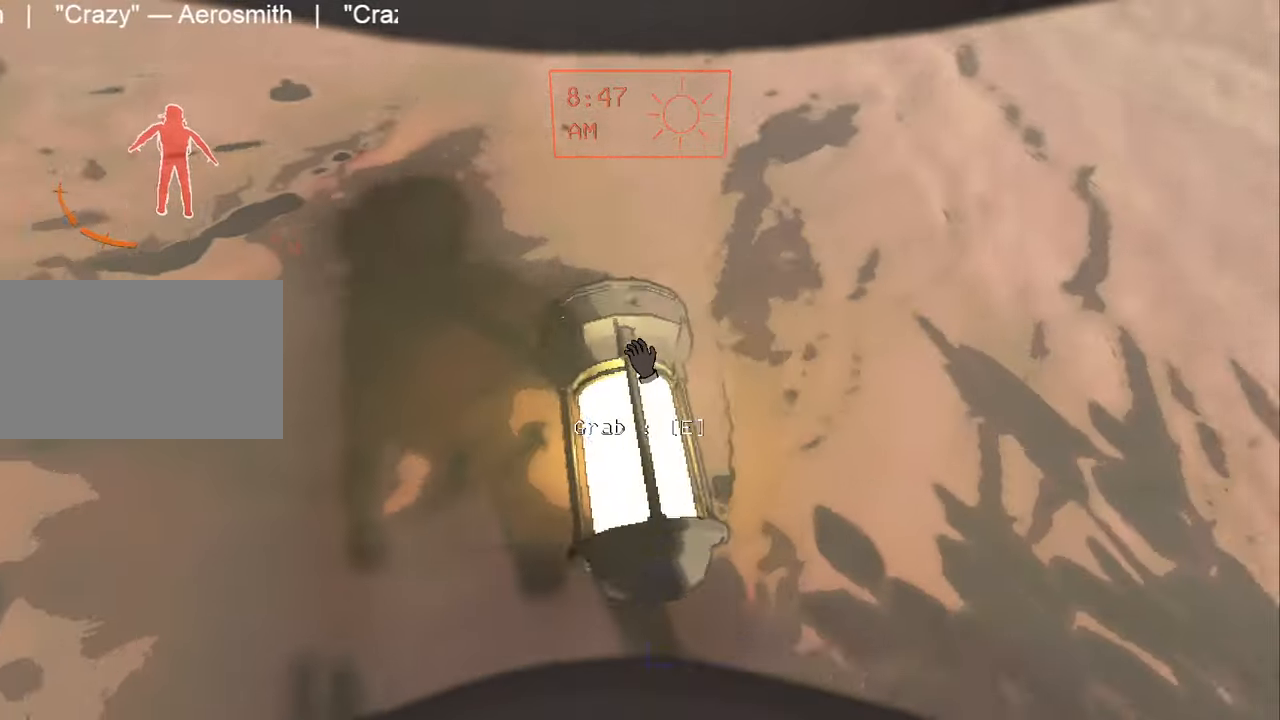
{"keys": ["a", "g"], "mouse": [], "events": [[183, "e", "down"], [216, "s", "up"], [266, "e", "up"], [366, "a", "up"], [366, "w", "down"], [450, "a", "down"], [500, "g", "down"], [500, "w", "up"]]}
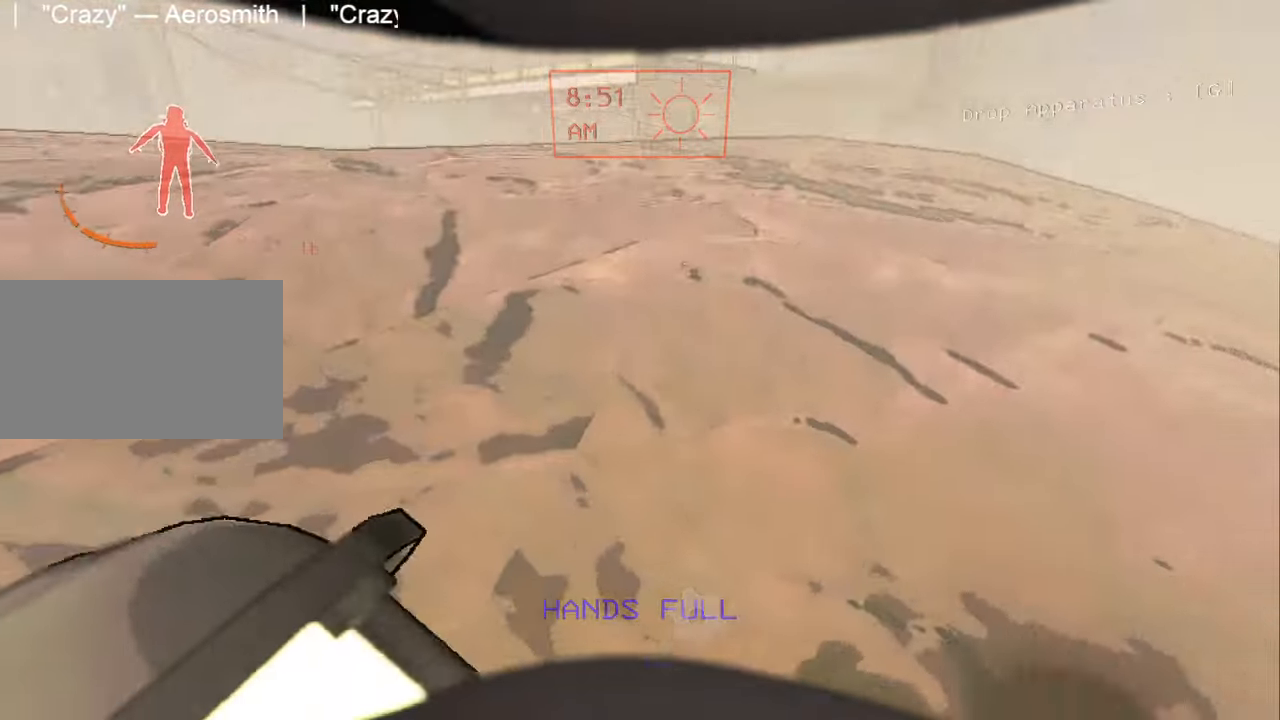
{"keys": ["a", "e", "s"], "mouse": [], "events": [[100, "g", "up"], [100, "s", "down"], [150, "g", "down"], [233, "g", "up"], [483, "e", "down"]]}
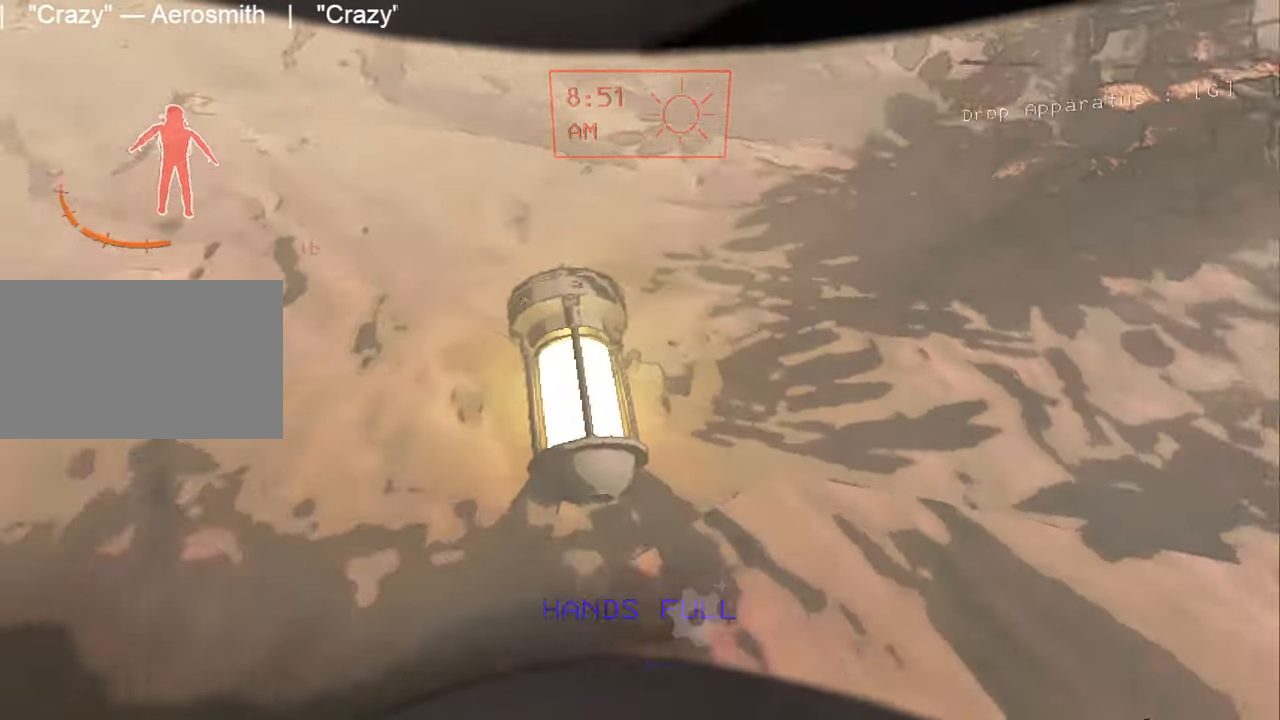
{"keys": ["w"], "mouse": [], "events": [[66, "e", "up"], [66, "s", "up"], [166, "w", "down"], [483, "a", "up"]]}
━━━
» **Exercise details**:
Transcribe the whole listing exactly as it stands, apart from the pictures.

» **Expected answer**:
{"keys": ["a", "g"], "mouse": [], "events": [[183, "e", "down"], [216, "s", "up"], [266, "e", "up"], [366, "a", "up"], [366, "w", "down"], [450, "a", "down"], [500, "g", "down"], [500, "w", "up"]]}
{"keys": ["a", "e", "s"], "mouse": [], "events": [[100, "g", "up"], [100, "s", "down"], [150, "g", "down"], [233, "g", "up"], [483, "e", "down"]]}
{"keys": ["w"], "mouse": [], "events": [[66, "e", "up"], [66, "s", "up"], [166, "w", "down"], [483, "a", "up"]]}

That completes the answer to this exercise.